£19.49 – £38.49
Genetics: Traditional Afghan Domesticate (“Landrace”)
Sourcing: The Real Seed Company, Balkh Province, Northern Afghanistan, Winter 2018
Purpose: Charas (sieved resin)
Latitude: 36° N
Harvest: October to early December
Height: c. 1 – 4 meters outdoors
Characteristics: Resinous, aromatic, CBD, broad to narrow leaflets, berry and black currant scents
Grow Type: Outdoor, greenhouse, or indoor
This Afghan landrace was collected in Tashkurgan, an ancient centre of cannabis culture in Balkh Province, northern Afghanistan. Tashkurgan is a onetime Silk Road emporium that lies to the north of the Hindu Kush. Its other name is Kholm. Farmers here are renowned fo their skill in charas production, and the farmer from who these seeds were obtained is regarded as a master of the art.
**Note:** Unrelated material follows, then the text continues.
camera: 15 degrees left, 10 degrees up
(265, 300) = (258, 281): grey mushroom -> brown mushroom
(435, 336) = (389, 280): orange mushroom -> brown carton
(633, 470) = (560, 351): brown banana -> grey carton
The Tashkurgan landrace is best classified together with the Mazar-i-Sharif strain not as Hindu Kush but as ‘Afghan Turkestani’. It shares traits with landraces from the historic Central Asian hashish centres to its north such as Bukhara. But exactly how this Tashkurgan strain relates to the Mazari landrace, which is now cultivated throughout Afghanistan, is not clear. Provisionally it can be regarded as a variation upon that theme. Notably, hashish farmers traditionally leave harvest of this landrace until late, well into senescence, in order to yield the desired character of resin, as is the practice when cultivating the Mazari landrace.
Specific qualities of live plants at the source site in Tashkurgan were noted by the collector, namely intense berry fruit and black currant aromas. These transferred to the sieved resin.
Under native conditions, the typical leaflet width of this Afghan landrace strain tends to the narrower end of the spectrum, but broad leaflets are not unusual. Within landrace populations from the wider Hindu Kush region, leaflet widths range from broad to narrow, as in authentic Chitrali and Mazari strains. CBD and rarer cannabinoids are likely to be exhibited.
For collectors, these seeds are invaluable. They were sourced at some personal risk and with the generous help of Afghans, whose local knowledge was crucial. Much has been spoken and published regarding Afghan cannabis by Western experts and aficionados, but while there’s plenty of talk, there’s very little walk. The price tag on these seeds is high by our standards, but it’s justified.
NOTE: The current stock is a reproduction of the original accession through open pollination.